Magnesium-Rich Foods
Magnesium helps regulate the release of norepinephrine and other neurotransmitters.
- Dark leafy greens (spinach, kale)
- Pumpkin seeds
- Almonds
- Avocados
- Quinoa
Omega-3 Fatty Acids
Omega-3s protect nerve cells and optimize neurotransmitter function.
- Salmon
- Chia seeds
- Flaxseeds
- Walnuts
Iron-Rich Foods
Iron deficiency can lead to fatigue and cognitive difficulties, which are common in those with ADHD.
- Spinach
- Lentils (cooked, stored in the fridge)
Fermented Foods
Gut health is closely linked to neurotransmitter production.
- Sauerkraut
- Kimchi
- Yogurt (with live cultures)
Dark Chocolate
It contains small amounts of tyrosine and promotes the release of dopamine and norepinephrine.

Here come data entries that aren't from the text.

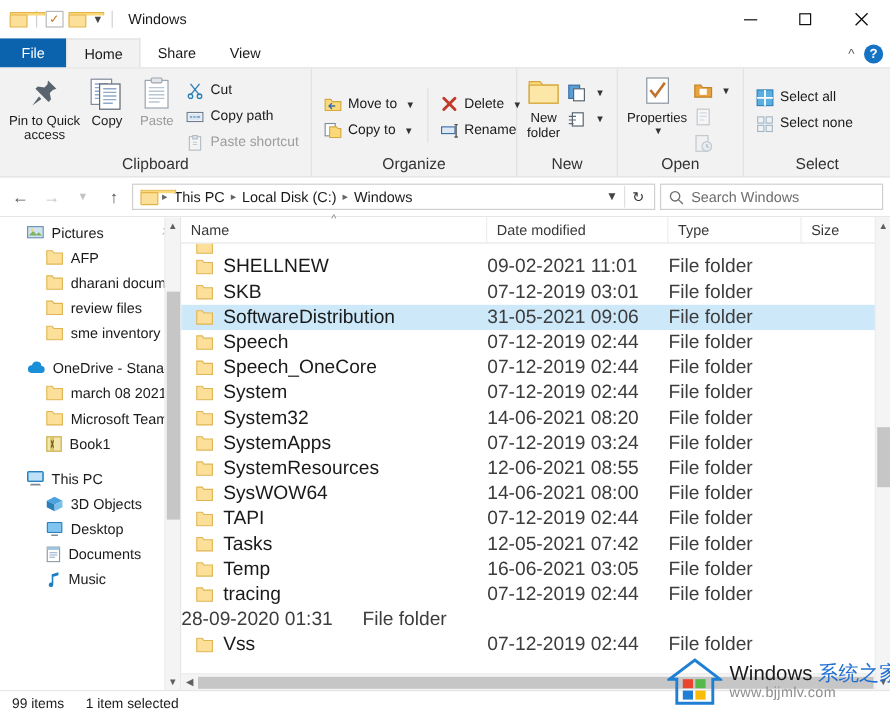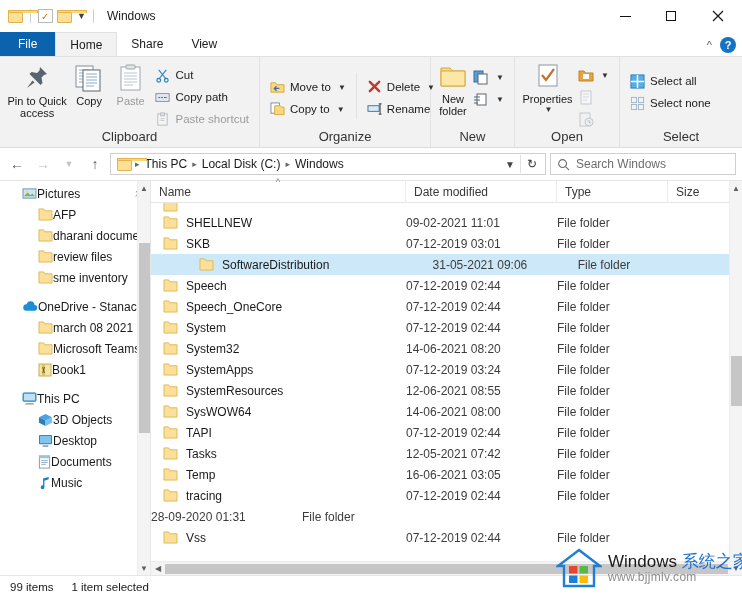--- a/index.html
+++ b/index.html
@@ -68,38 +68,38 @@
   .addr-caret { width:20px; text-align:center; font-size:10px; color:#444; }
   .addr-div { width:1px; height:18px; background:#e0e0e0; }
   .addr-refresh { width:22px; text-align:center; font-size:12px; color:#333; }
   .searchbox { width:186px; height:22px; border:1px solid #cfcfcf; background:#fff; display:flex; align-items:center; gap:6px; padding:0 6px; }
   .searchbox .ph { font-size:12px; color:#6d6d6d; }
 
   
   .main { flex:1; display:flex; min-height:0; border-top:1px solid #e6e6e6; }
   .nav { width:150px; position:relative; background:#fff; overflow:hidden; flex:0 0 150px; }
   .navlist { padding-top:2px; }
-  .navitem { height:21px; display:flex; align-items:center; padding-left:22px; font-size:12px; color:#1a1a1a; white-space:nowrap; position:relative; }
+  .navitem { height:21px; display:flex; align-items:center; gap:6px; padding-left:22px; font-size:12px; color:#1a1a1a; white-space:nowrap; position:relative; }
   .navitem.indent { padding-left:38px; }
   .navitem .pin { margin-left:auto; padding-right:6px; color:#8a8a8a; font-size:10px; }
   .navgap { height:8px; }
 
   
   .vscroll { position:absolute; right:0; top:0; width:13px; height:100%; background:#f4f4f4; border-left:1px solid #ededed; }
   .vscroll .arrow { height:14px; display:flex; align-items:center; justify-content:center; font-size:8px; color:#606060; }
   .vscroll .arrow.bottom { position:absolute; bottom:0; left:0; right:0; }
   .vscroll .thumb { position:absolute; left:1px; width:11px; background:#c6c6c6; }
 
   .content { flex:1; position:relative; display:flex; flex-direction:column; min-width:0; border-left:1px solid #e6e6e6; }
   .colhead { height:22px; display:flex; align-items:center; background:#fff; border-bottom:1px solid #e6e6e6; font-size:12px; color:#38383a; position:relative; flex:0 0 22px; }
   .colhead .ch { padding-left:8px; border-right:1px solid #ededed; height:22px; display:flex; align-items:center; position:relative; }
   .sortmark { position:absolute; left:125px; top:-4px; font-size:9px; color:#888; }
   .rows { flex:1; overflow:hidden; position:relative; }
-  .row { height:21px; display:flex; align-items:center; font-size:12px; color:#1a1a1a; }
-  .row.sel { background:#cce8f9;padding-left:36px; }
+  .row { height:21px; display:flex; align-items:center; font-size:16px; color:#1a1a1a; }
+  .row.sel { background:#cce8f9; }
   .row .nm { display:flex; align-items:center; gap:8px; padding-left:12px; }
   .row .dt { color:#3c3c3c; }
   .row .tp { color:#3c3c3c; }
   .row.clip { height:9px; overflow:hidden; align-items:flex-end; }
 
   .hscrollwrap { height:14px; background:#f4f4f4; border-top:1px solid #ededed; display:flex; align-items:center; position:relative; flex:0 0 14px; }
   .hscrollwrap .arrow { width:14px; text-align:center; font-size:8px; color:#606060; }
   .hthumb { position:absolute; left:14px; right:14px; top:2px; height:10px; background:#c6c6c6; }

- 70% cacao dark chocolate (in moderation)
Complex Carbohydrates
Complex carbs provide steady energy and prevent sugar crashes that affect mood and focus.
- Quinoa
- Sweet potatoes
- Whole grain bread (store in the fridge to keep fresh longer)
- Berries (low-glycemic fruit for sustained energy)
Lion’s Mane
This mushroom is a neuro-enhancer, supporting cognitive function, including memory, focus, and mental clarity.